◆ **Quoted text**:
Hosa Belaku () is a 1982 Kannada-language romantic drama film directed by Dorai–Bhagavan duo. It is based on the novel of the same name by Vani. The film starred Rajkumar, Saritha, Mamatha Rao and K. S. Ashwath. The movie saw a theatrical run of 26 weeks.

The film was a musical blockbuster with all the songs composed by M. Ranga Rao considered to be evergreen hits. He was awarded with the State Award for Best Music Director for the year.

Plot 
Ravi (Rajkumar) works in Delhi. He goes to Mysore to spend time with his sister and her family, which comprises her husband (Ashwath), a college-going daughter Nagaveni(Shobha), a young son(Master Lohith), and a step-daughter Vatsala (Sarita). Being a typical stepmother, the sister ill treats Vatsala all the time much to the dismay of Ravi. He tries to lessen Vatsala's troubles by pretending to help his sister and obtains her consent to send Vatsala to college. Vatsala and Ravi slowly fall in love.

◆ **Material shown**:
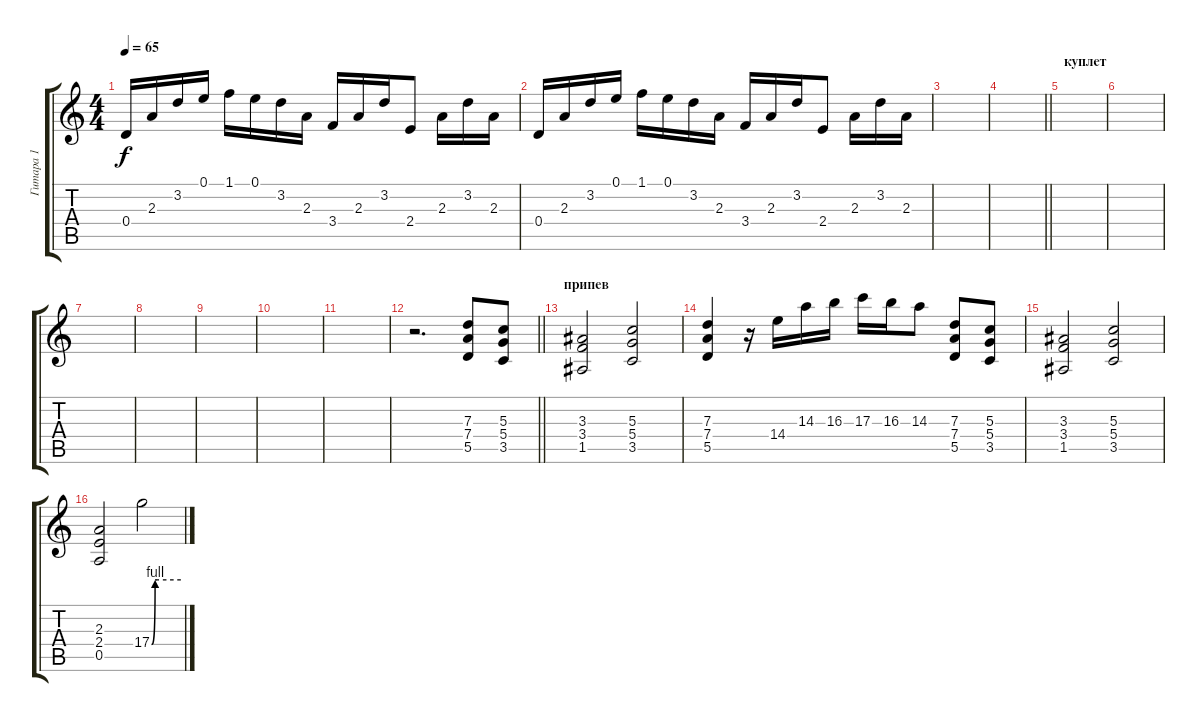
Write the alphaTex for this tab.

\track ("Гитара 1" "Гитара 1") {instrument overdrivenguitar}
\staff {score tabs}
\tuning (E4 B3 G3 D3 A2 E2) {hide}
\ts (4 4)
\tempo 65
\clef g2
\ks c
0.4.16{dy f} 2.3.16 3.2.16 0.1.16 1.1.16 0.1.16 3.2.16 2.3.16 3.4.16 2.3.16 3.2.16 2.4.8 2.3.16 3.2.16 2.3.16 |
0.4.16 2.3.16 3.2.16 0.1.16 1.1.16 0.1.16 3.2.16 2.3.16 3.4.16 2.3.16 3.2.16 2.4.8 2.3.16 3.2.16 2.3.16 |
|
\barLineRight lightlight
|
\section ("" "куплет")
|
|
|
|
|
|
|
\barLineRight lightlight
r.2{d} (7.3 7.4 5.5).8 (5.3 5.4 3.5).8 |
\section ("" "припев")
(3.3 3.4 1.5).2 (5.3 5.4 3.5).2 |
(7.3 7.4 5.5).4 r.16 14.4.16 14.3.16 16.3.16 17.3.16 16.3.16 14.3.8 (7.3 7.4 5.5).8 (5.3 5.4 3.5).8 |
(3.3 3.4 1.5).2 (5.3 5.4 3.5).2 |
(2.3 2.4 0.5).2 17.4{be (custom 0 0 7 4 11 4 15 4 60 4)}.2
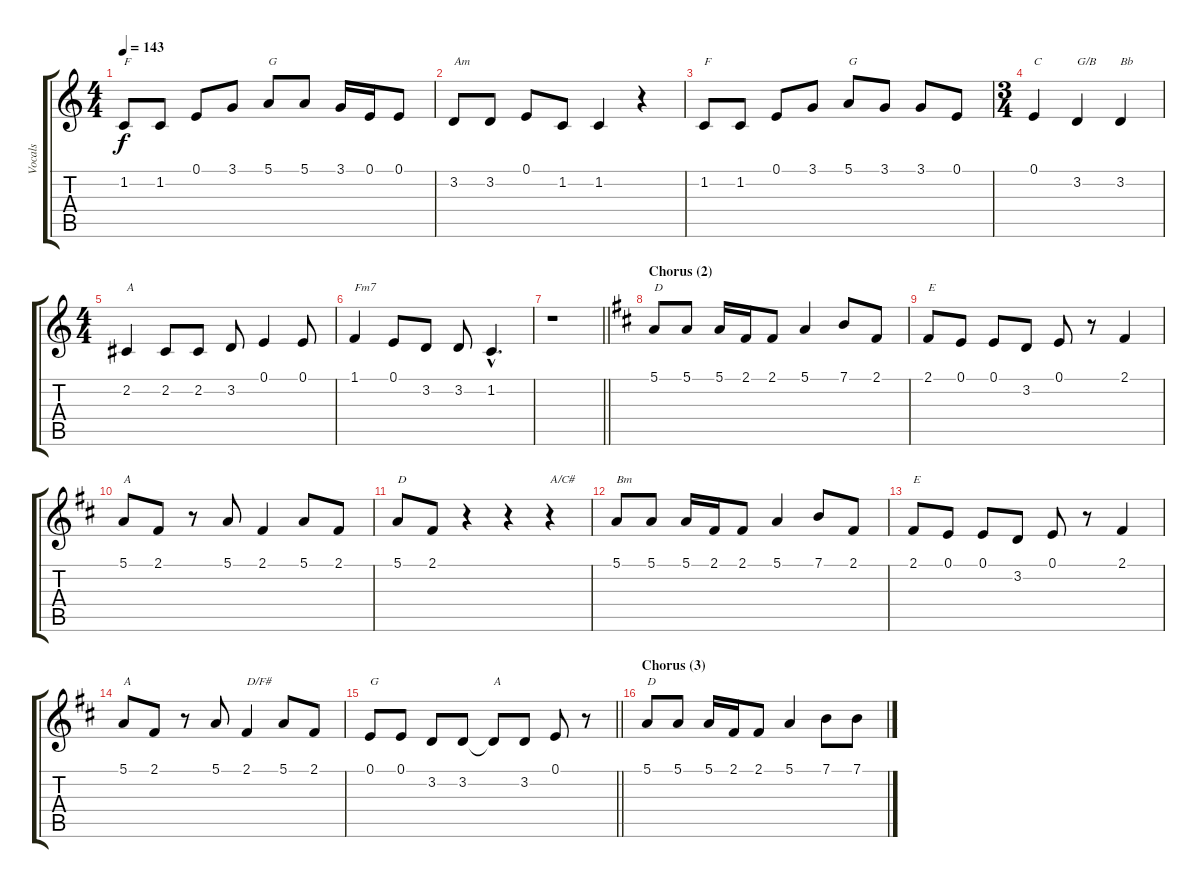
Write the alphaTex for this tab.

\track ("Vocals" "Vocals") {instrument sopranosax}
\staff {score tabs}
\tuning (E4 B3 G3 D3 A2 E2) {hide}
\ts (4 4)
\tempo 143
\clef g2
\ks aminor
1.2.8{txt "F" dy f} 1.2.8 0.1.8 3.1.8 5.1.8{txt "G"} 5.1.8 3.1.16 0.1.16 0.1.8 |
3.2.8{txt "Am"} 3.2.8 0.1.8 1.2.8 1.2.4 r.4 |
1.2.8{txt "F"} 1.2.8 0.1.8 3.1.8 5.1.8{txt "G"} 3.1.8 3.1.8 0.1.8 |
\ts (3 4)
0.1.4{txt "C"} 3.2.4{txt "G/B"} 3.2.4{txt "Bb"} |
\ts (4 4)
2.2.4{txt "A"} 2.2.8 2.2.8 3.2.8 0.1.4 0.1.8 |
1.1.4{txt "Fm7"} 0.1.8 3.2.8 3.2.8 1.2{hac}.4{d} |
\barLineRight lightlight
r.1 |
\section ("" "Chorus (2)")
\ks d
5.1.8{txt "D"} 5.1.8 5.1.16 2.1.16 2.1.8 5.1.4 7.1.8 2.1.8 |
2.1.8{txt "E"} 0.1.8 0.1.8 3.2.8 0.1.8 r.8 2.1.4 |
5.1.8{txt "A"} 2.1.8 r.8 5.1.8 2.1.4 5.1.8 2.1.8 |
5.1.8{txt "D"} 2.1.8 r.4 r.4 r.4{txt "A/C#"} |
5.1.8{txt "Bm"} 5.1.8 5.1.16 2.1.16 2.1.8 5.1.4 7.1.8 2.1.8 |
2.1.8{txt "E"} 0.1.8 0.1.8 3.2.8 0.1.8 r.8 2.1.4 |
5.1.8{txt "A"} 2.1.8 r.8 5.1.8 2.1.4{txt "D/F#"} 5.1.8 2.1.8 |
\barLineRight lightlight
0.1.8{txt "G"} 0.1.8 3.2.8 3.2.8 3.2{t}.8{txt "A"} 3.2.8 0.1.8 r.8 |
\section ("" "Chorus (3)")
5.1.8{txt "D"} 5.1.8 5.1.16 2.1.16 2.1.8 5.1.4 7.1.8 7.1.8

◆ **Task goal**:
List the actors the Hosa Belaku article says the film starred. The records play no part in what follows.

◆ **Solution to this task**:
Rajkumar, Saritha, Mamatha Rao, K. S. Ashwath